**Directions**
Repeat the records below exactly.
Exercise materials start
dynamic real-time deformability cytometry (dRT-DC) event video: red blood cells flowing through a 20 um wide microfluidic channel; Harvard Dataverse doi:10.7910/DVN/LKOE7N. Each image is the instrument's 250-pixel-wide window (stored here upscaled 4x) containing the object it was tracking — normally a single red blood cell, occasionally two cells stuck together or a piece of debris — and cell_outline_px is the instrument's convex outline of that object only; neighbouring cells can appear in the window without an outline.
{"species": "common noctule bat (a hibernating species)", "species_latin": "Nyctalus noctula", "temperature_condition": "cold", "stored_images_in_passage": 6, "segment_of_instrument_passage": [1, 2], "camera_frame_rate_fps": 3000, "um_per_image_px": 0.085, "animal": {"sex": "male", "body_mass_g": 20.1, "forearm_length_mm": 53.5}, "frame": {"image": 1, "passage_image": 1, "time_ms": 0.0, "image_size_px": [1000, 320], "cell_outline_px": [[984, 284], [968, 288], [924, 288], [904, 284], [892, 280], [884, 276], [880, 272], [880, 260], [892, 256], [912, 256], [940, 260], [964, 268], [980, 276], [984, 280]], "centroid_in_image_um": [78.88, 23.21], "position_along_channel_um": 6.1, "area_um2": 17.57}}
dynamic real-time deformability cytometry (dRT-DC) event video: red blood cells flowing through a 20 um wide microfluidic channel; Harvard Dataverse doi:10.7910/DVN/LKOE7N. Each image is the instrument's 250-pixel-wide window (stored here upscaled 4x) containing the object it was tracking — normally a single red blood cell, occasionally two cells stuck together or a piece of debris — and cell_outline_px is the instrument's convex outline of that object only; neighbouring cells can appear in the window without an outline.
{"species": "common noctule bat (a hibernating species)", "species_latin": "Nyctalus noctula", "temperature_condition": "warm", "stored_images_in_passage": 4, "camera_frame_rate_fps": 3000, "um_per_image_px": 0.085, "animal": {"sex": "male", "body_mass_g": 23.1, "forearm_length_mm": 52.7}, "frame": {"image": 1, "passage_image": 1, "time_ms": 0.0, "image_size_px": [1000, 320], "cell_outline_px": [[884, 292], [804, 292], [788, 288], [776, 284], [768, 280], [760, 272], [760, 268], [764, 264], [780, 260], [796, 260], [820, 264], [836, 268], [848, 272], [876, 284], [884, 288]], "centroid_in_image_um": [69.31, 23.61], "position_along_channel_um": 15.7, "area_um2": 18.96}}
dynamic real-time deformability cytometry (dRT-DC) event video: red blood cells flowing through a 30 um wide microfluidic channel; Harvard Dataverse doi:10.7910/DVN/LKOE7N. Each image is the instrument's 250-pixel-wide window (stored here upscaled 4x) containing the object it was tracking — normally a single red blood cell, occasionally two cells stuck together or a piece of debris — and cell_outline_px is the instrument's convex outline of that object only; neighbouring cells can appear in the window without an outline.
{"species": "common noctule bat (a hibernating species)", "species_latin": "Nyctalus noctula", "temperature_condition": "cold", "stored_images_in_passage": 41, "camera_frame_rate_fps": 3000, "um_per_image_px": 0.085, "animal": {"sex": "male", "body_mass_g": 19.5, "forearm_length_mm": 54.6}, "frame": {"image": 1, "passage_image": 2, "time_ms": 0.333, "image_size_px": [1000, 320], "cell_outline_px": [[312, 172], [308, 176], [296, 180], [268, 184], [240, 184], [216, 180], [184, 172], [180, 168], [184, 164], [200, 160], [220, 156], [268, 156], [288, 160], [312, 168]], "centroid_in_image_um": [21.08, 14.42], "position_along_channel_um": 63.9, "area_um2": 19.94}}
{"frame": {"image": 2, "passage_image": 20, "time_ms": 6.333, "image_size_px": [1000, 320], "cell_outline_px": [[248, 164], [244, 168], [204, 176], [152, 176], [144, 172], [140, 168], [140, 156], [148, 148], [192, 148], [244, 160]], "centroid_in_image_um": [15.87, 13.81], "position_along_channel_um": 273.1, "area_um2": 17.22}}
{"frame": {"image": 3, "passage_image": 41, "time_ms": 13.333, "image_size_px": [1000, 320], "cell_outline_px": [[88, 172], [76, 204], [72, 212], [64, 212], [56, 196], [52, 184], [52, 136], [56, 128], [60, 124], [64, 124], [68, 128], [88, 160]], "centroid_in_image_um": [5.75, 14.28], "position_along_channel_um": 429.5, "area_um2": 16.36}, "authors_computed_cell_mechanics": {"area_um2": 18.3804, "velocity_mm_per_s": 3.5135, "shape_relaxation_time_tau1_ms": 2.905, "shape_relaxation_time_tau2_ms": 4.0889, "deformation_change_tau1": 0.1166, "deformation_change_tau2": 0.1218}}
Exercise materials end
**Solution**
dynamic real-time deformability cytometry (dRT-DC) event video: red blood cells flowing through a 20 um wide microfluidic channel; Harvard Dataverse doi:10.7910/DVN/LKOE7N. Each image is the instrument's 250-pixel-wide window (stored here upscaled 4x) containing the object it was tracking — normally a single red blood cell, occasionally two cells stuck together or a piece of debris — and cell_outline_px is the instrument's convex outline of that object only; neighbouring cells can appear in the window without an outline.
{"species": "common noctule bat (a hibernating species)", "species_latin": "Nyctalus noctula", "temperature_condition": "cold", "stored_images_in_passage": 6, "segment_of_instrument_passage": [1, 2], "camera_frame_rate_fps": 3000, "um_per_image_px": 0.085, "animal": {"sex": "male", "body_mass_g": 20.1, "forearm_length_mm": 53.5}, "frame": {"image": 1, "passage_image": 1, "time_ms": 0.0, "image_size_px": [1000, 320], "cell_outline_px": [[984, 284], [968, 288], [924, 288], [904, 284], [892, 280], [884, 276], [880, 272], [880, 260], [892, 256], [912, 256], [940, 260], [964, 268], [980, 276], [984, 280]], "centroid_in_image_um": [78.88, 23.21], "position_along_channel_um": 6.1, "area_um2": 17.57}}
dynamic real-time deformability cytometry (dRT-DC) event video: red blood cells flowing through a 20 um wide microfluidic channel; Harvard Dataverse doi:10.7910/DVN/LKOE7N. Each image is the instrument's 250-pixel-wide window (stored here upscaled 4x) containing the object it was tracking — normally a single red blood cell, occasionally two cells stuck together or a piece of debris — and cell_outline_px is the instrument's convex outline of that object only; neighbouring cells can appear in the window without an outline.
{"species": "common noctule bat (a hibernating species)", "species_latin": "Nyctalus noctula", "temperature_condition": "warm", "stored_images_in_passage": 4, "camera_frame_rate_fps": 3000, "um_per_image_px": 0.085, "animal": {"sex": "male", "body_mass_g": 23.1, "forearm_length_mm": 52.7}, "frame": {"image": 1, "passage_image": 1, "time_ms": 0.0, "image_size_px": [1000, 320], "cell_outline_px": [[884, 292], [804, 292], [788, 288], [776, 284], [768, 280], [760, 272], [760, 268], [764, 264], [780, 260], [796, 260], [820, 264], [836, 268], [848, 272], [876, 284], [884, 288]], "centroid_in_image_um": [69.31, 23.61], "position_along_channel_um": 15.7, "area_um2": 18.96}}
dynamic real-time deformability cytometry (dRT-DC) event video: red blood cells flowing through a 30 um wide microfluidic channel; Harvard Dataverse doi:10.7910/DVN/LKOE7N. Each image is the instrument's 250-pixel-wide window (stored here upscaled 4x) containing the object it was tracking — normally a single red blood cell, occasionally two cells stuck together or a piece of debris — and cell_outline_px is the instrument's convex outline of that object only; neighbouring cells can appear in the window without an outline.
{"species": "common noctule bat (a hibernating species)", "species_latin": "Nyctalus noctula", "temperature_condition": "cold", "stored_images_in_passage": 41, "camera_frame_rate_fps": 3000, "um_per_image_px": 0.085, "animal": {"sex": "male", "body_mass_g": 19.5, "forearm_length_mm": 54.6}, "frame": {"image": 1, "passage_image": 2, "time_ms": 0.333, "image_size_px": [1000, 320], "cell_outline_px": [[312, 172], [308, 176], [296, 180], [268, 184], [240, 184], [216, 180], [184, 172], [180, 168], [184, 164], [200, 160], [220, 156], [268, 156], [288, 160], [312, 168]], "centroid_in_image_um": [21.08, 14.42], "position_along_channel_um": 63.9, "area_um2": 19.94}}
{"frame": {"image": 2, "passage_image": 20, "time_ms": 6.333, "image_size_px": [1000, 320], "cell_outline_px": [[248, 164], [244, 168], [204, 176], [152, 176], [144, 172], [140, 168], [140, 156], [148, 148], [192, 148], [244, 160]], "centroid_in_image_um": [15.87, 13.81], "position_along_channel_um": 273.1, "area_um2": 17.22}}
{"frame": {"image": 3, "passage_image": 41, "time_ms": 13.333, "image_size_px": [1000, 320], "cell_outline_px": [[88, 172], [76, 204], [72, 212], [64, 212], [56, 196], [52, 184], [52, 136], [56, 128], [60, 124], [64, 124], [68, 128], [88, 160]], "centroid_in_image_um": [5.75, 14.28], "position_along_channel_um": 429.5, "area_um2": 16.36}, "authors_computed_cell_mechanics": {"area_um2": 18.3804, "velocity_mm_per_s": 3.5135, "shape_relaxation_time_tau1_ms": 2.905, "shape_relaxation_time_tau2_ms": 4.0889, "deformation_change_tau1": 0.1166, "deformation_change_tau2": 0.1218}}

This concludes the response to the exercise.